Mary Ward was born on January 23rd, 1585, in Elizabethan England, at a time of great religious intolerance. She was a victim of the persecution of Catholics and, woman of great faith that she was, saw the need for a sound religious education for young women who would assume responsibilities in society and in the church, for, as she said, ‘women in time to come will do much’.

Inspired at the tender age of 15 to renounce the world, she decided to dedicate her life to God, having refused many proposals of marriage. In 1609, she left her homeland and, with a small group of companions, opened a school at St. Omer, Flanders, where girls were taught reading, writing, and sewing, as well as the principles of Christian life.

She had a passionate love for Integrity, Justice, and Freedom and she consistently endeavored to live out these qualities. The new type of consecrated life which she began - free from enclosure, without religious habit and ruled by a woman - received much opposition. This vision of a woman’s role in the Church was unacceptable and looked upon with suspicion in those days. In 1631, Mary Ward’s institute was suppressed and she herself was imprisoned as a heretic for some time.
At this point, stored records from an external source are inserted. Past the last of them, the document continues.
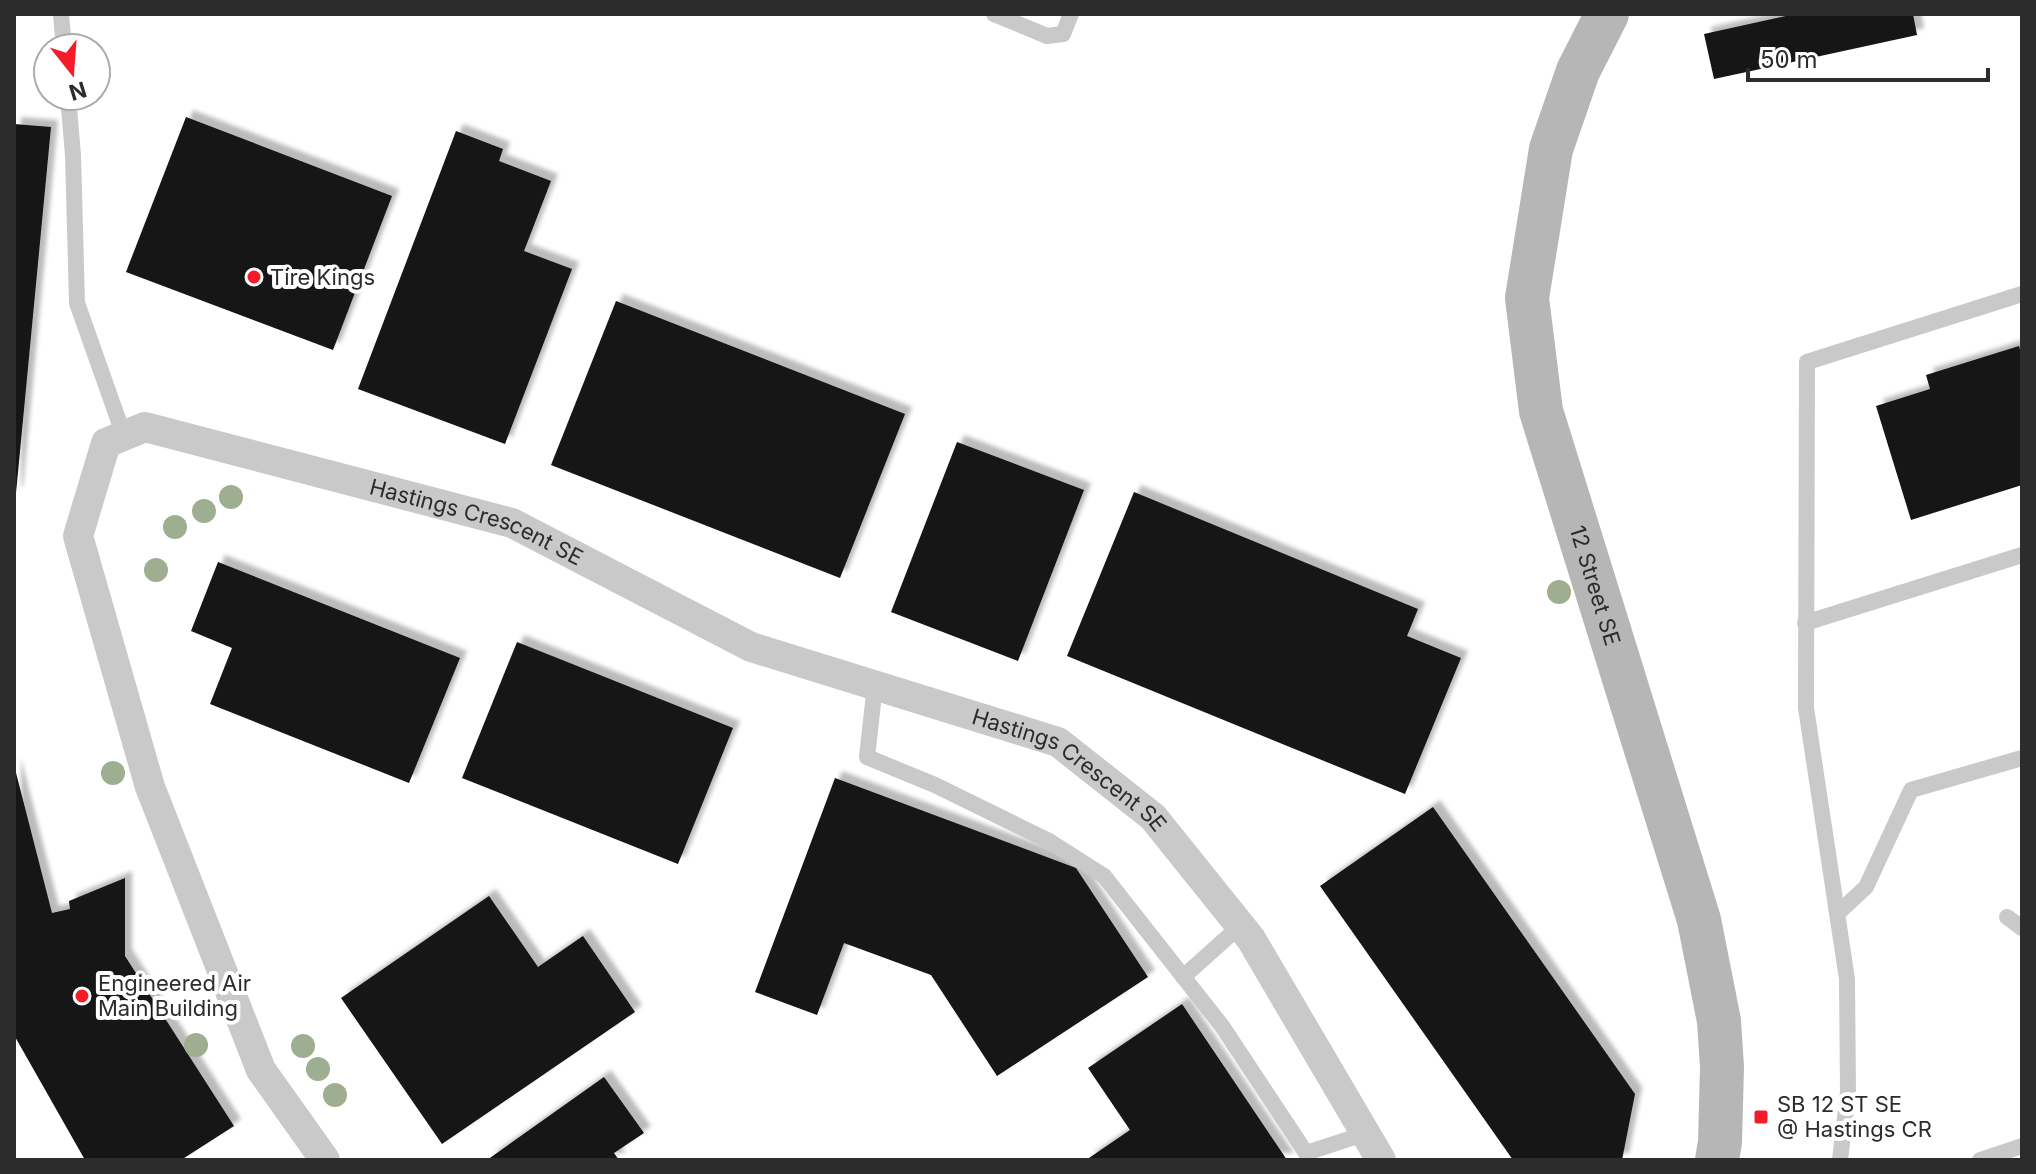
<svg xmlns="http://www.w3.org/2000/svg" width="2036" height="1174" viewBox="0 0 2036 1174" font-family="Inter,sans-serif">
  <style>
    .building { fill: #131313; filter: url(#shadow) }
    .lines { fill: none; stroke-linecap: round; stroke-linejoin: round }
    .lane { stroke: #c9c9c9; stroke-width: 16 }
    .street { stroke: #c9c9c9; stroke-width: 30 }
    .secondary { stroke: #b6b6b6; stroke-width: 44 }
    .tree { fill: #9eae90 }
    .poi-dot { fill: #f41c29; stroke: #fff; stroke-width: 3 }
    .labels { text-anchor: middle; stroke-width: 8; stroke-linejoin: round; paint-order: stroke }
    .poi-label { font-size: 22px; fill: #2c2c2c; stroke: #fff; text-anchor: start }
    .street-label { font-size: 22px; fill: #2c2c2c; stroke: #fff }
  </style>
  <defs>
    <filter id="shadow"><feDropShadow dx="7" dy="-7" stdDeviation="2" flood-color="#0004"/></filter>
  </defs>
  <rect width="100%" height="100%" fill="#fff"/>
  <g class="building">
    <polygon points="1795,14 1913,14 1917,35 1714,79 1704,34"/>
    <polygon points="186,117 392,196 333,350 126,272"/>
    <polygon points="14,124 51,127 16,493 14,493"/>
    <polygon points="456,131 503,149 499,161 551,181 524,251 572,269 505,444 358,389"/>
    <polygon points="616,301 905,414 840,578 551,465"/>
    <polygon points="2019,346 2022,357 2022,485 1911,520 1876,406 1930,389 1926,375"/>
    <polygon points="957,442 1084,490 1018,661 891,612"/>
    <polygon points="1134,492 1418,609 1407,636 1461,658 1405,794 1067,656"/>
    <polygon points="218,562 460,658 409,783 210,704 232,648 191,631"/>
    <polygon points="517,642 733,728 678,864 462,778"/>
    <polygon points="14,765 52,913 70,909 69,901 125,878 125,956 234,1126 181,1160 85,1160 14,1035"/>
    <polygon points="835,778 1076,868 1148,977 997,1076 931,975 844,943 817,1015 755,992"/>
    <polygon points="1433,807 1635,1094 1622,1160 1513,1160 1320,886"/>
    <polygon points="489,896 538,967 583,936 635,1012 442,1144 341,998"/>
    <polygon points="1182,1004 1287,1160 1086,1160 1130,1130 1088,1068"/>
    <polygon points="604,1077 644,1133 614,1153 619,1160 487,1160"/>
  </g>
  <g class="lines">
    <g class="lane">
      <polyline points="61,14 64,48"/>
      <polyline points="994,14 1047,36 1063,34 1071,14"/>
      <polyline points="68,96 73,155 77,303 124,436"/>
      <polyline points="1805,623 2022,555"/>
      <polyline points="875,685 867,757 935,785 1049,841 1104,876 1222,1026 1306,1153 1364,1134"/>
      <polyline points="1837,914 1866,887 1911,790 2022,758"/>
      <polyline points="2007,917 2022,928"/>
      <polyline points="1183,977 1240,926"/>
      <polyline points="1840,1160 1848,1092 1847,979 1806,708 1807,362 2022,294"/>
      <polyline points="1980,1160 2022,1146"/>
    </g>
    <path class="street" id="s1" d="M325,1160L261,1070L150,787L78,536L106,443L145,427L512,523L751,647L1058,742L1153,817L1251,939L1381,1160"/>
    <path class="secondary" id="s2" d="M1607,14L1578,71L1551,149L1527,298L1541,411L1699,920L1719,1021L1722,1067L1720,1142L1717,1160"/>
  </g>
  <g class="tree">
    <circle cx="231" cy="497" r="12"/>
    <circle cx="204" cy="511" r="12"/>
    <circle cx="175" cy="527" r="12"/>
    <circle cx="156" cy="570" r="12"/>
    <circle cx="1559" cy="592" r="12"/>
    <circle cx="113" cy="773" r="12"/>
    <circle cx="196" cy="1045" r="12"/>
    <circle cx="303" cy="1046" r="12"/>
    <circle cx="318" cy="1069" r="12"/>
    <circle cx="335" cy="1095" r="12"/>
  </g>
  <g class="poi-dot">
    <circle cx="254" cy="277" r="8"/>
    <circle cx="82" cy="996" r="8"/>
    <rect x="1753" y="1109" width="16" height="16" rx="4"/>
  </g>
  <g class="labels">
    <g class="poi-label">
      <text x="270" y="285">Tire Kings</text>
      <text x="98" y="991">Engineered Air<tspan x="98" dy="25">Main Building</tspan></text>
      <text x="1777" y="1112">SB 12 ST SE<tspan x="1777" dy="25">@ Hastings CR</tspan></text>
    </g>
    <g class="street-label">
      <text dy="8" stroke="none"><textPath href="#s1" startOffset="1160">Hastings Crescent SE</textPath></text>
      <text dy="8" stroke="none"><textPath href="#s2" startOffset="594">12 Street SE</textPath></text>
      <text dy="8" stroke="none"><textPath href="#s1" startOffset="1808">Hastings Crescent SE</textPath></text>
    </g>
  </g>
  <rect width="2036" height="1174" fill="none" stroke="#2c2c2c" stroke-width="32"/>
  <g transform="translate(72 72) rotate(163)"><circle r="38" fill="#ffffff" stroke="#ababab" stroke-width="2"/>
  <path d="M0-6L14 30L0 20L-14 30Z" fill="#f41c29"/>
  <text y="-12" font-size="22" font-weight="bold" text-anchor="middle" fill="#2c2c2c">N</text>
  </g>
  <path d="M1748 68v12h240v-12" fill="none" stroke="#2c2c2c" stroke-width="4"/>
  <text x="1760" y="68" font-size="24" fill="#2c2c2c" stroke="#ffffff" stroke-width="6" paint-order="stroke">50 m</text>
</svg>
Mary Ward, described as “a woman beyond compare”, died at York on January 30th 1645. “Unless the grain of wheat falls into the ground and dies, it remains alone” (John : 12, 24). The serenity and confidence with which she accepted all kinds of sufferings, even physical ones, her fidelity to the Church despite multiple- tribulations, made of her the “grain of wheat” sown by God and which, after the rebirth of her Institute, would bear fruit world-wide in all the continents, down to the present day.

Teresa Ball

Frances Ball was born in Ireland in 1794, and educated at St. Mary’s Convent, a boarding school run by the members of the institute of the Blessed Virgin Mary, in York, England. She heard the unmistakable call of God : “Seek first the Kingdom of God and His Justice and all these things will be added unto you”. At the age of twenty, Frances returned to York to enter the novitiate, preparing herself for the foundation of the Institute of the Blessed Virgin Mary in Ireland. She professed her vows as Mother Teresa. In 1821 Mother Teresa Ball established the first House of the Institute in Ireland and called it Loreto, the name by which all the subsequent schools/institutions originating from Ireland are still known.

Delphine Hart

Loreto in India owes its origin to a visit made by Dr. Bakhaus to Loreto Abbey, Ireland, in 1840 to request Mother Teresa Ball to send some sisters to set up a school for Catholic children in Calcutta.

In 1841, Mother Teresa Ball sent 7 Loreto Sisters and 5 Postulants, all in their twenties, under the leadership of Delphine Hart to India, announcing that they would probably never see their homeland again. They were welcomed at Calcutta by Bishop Carew, and installed at Loreto House, 7 Middleton Row. They were the first congregation of sisters to come to North India.